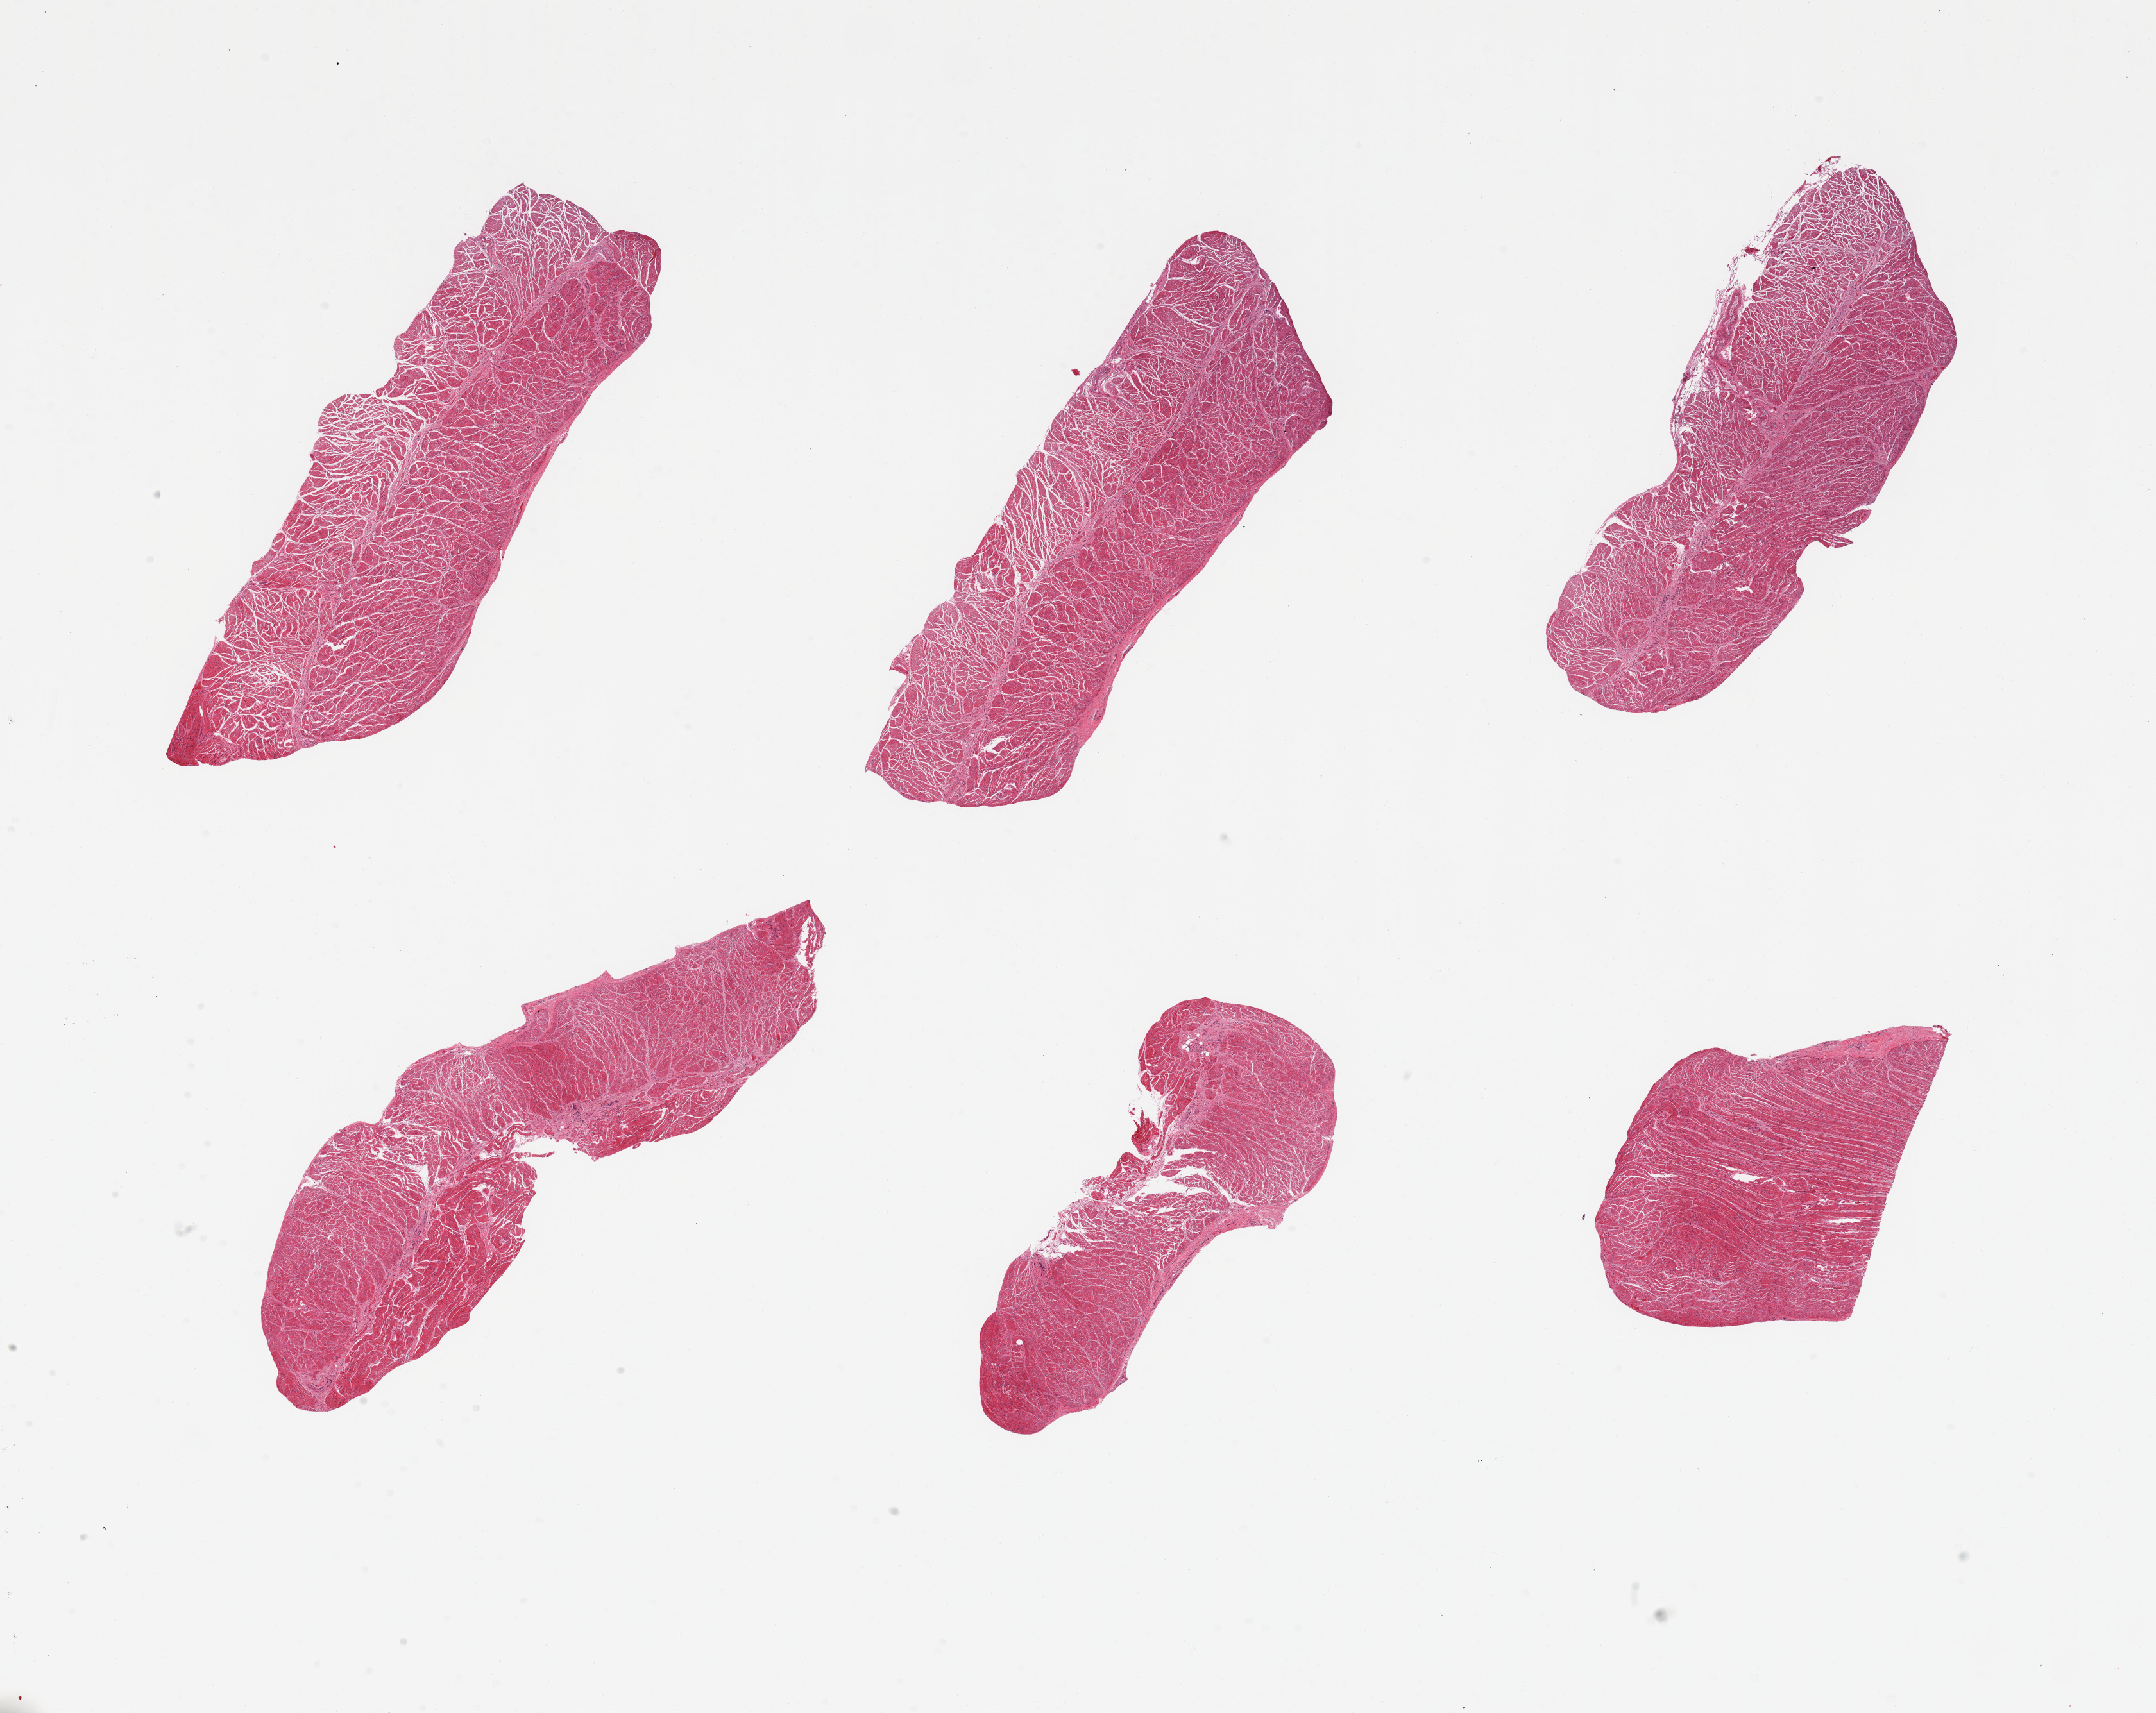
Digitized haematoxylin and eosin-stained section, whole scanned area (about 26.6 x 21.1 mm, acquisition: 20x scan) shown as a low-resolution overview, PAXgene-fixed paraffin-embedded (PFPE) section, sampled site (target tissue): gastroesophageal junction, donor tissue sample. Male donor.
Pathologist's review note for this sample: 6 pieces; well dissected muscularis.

...

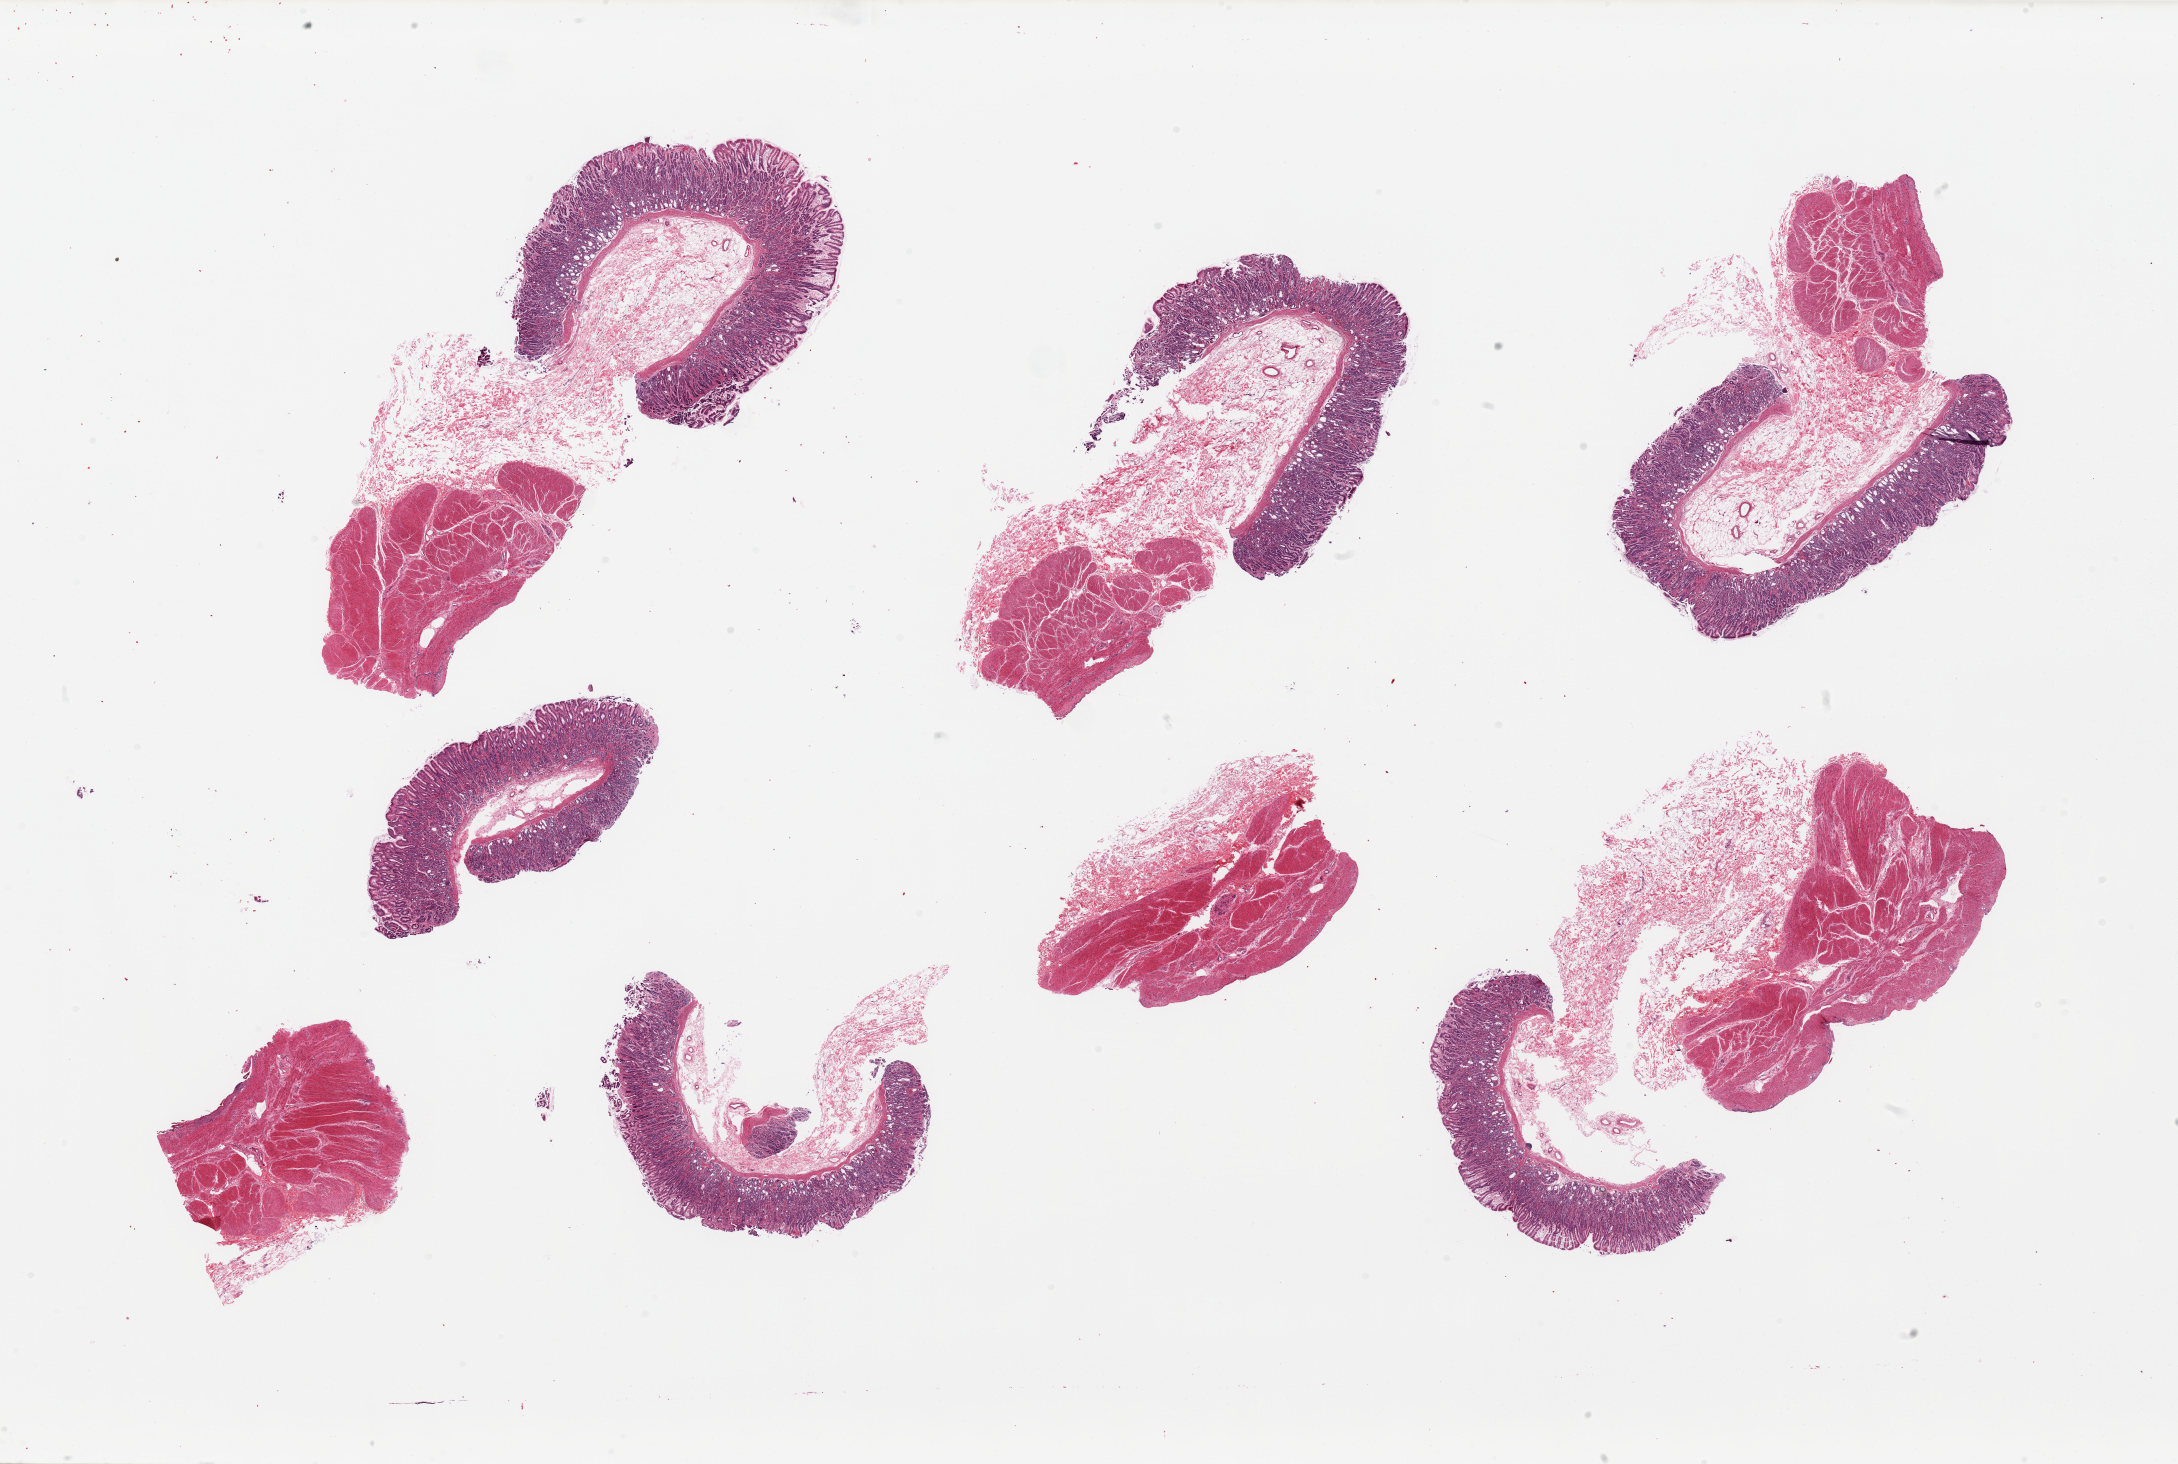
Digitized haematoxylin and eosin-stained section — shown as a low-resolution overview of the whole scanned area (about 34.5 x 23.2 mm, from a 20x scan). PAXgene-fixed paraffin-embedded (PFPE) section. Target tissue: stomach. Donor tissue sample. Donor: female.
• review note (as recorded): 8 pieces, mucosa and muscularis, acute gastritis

*Work request:* Give back, word for word, only the lines above from the line holding "Digitized haematoxylin and eosin-stained section —" to the line holding "muscularis, acute gastritis", both included.

*Solution:*
Digitized haematoxylin and eosin-stained section — shown as a low-resolution overview of the whole scanned area (about 34.5 x 23.2 mm, from a 20x scan). PAXgene-fixed paraffin-embedded (PFPE) section. Target tissue: stomach. Donor tissue sample. Donor: female.
• review note (as recorded): 8 pieces, mucosa and muscularis, acute gastritis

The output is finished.